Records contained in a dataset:

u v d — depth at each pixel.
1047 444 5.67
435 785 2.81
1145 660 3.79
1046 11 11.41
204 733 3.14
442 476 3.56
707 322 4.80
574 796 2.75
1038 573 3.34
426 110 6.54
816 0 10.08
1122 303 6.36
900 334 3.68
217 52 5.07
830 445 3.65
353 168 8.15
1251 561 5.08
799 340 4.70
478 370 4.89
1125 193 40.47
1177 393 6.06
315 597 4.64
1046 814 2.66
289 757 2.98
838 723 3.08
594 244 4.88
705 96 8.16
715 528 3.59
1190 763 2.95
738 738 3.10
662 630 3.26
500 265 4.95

* * *

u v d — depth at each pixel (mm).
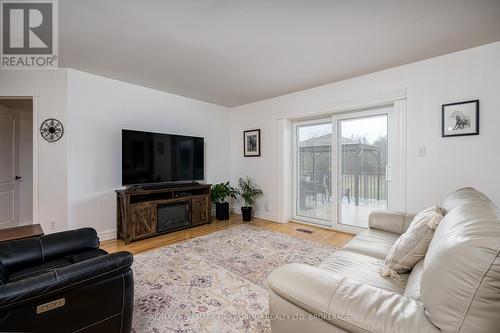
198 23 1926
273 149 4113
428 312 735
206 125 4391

- _Problem requirements_: Your task is to copy every line of the entries that contains the string "pixel".

- _Exercise response_:
u v d — depth at each pixel.
u v d — depth at each pixel (mm).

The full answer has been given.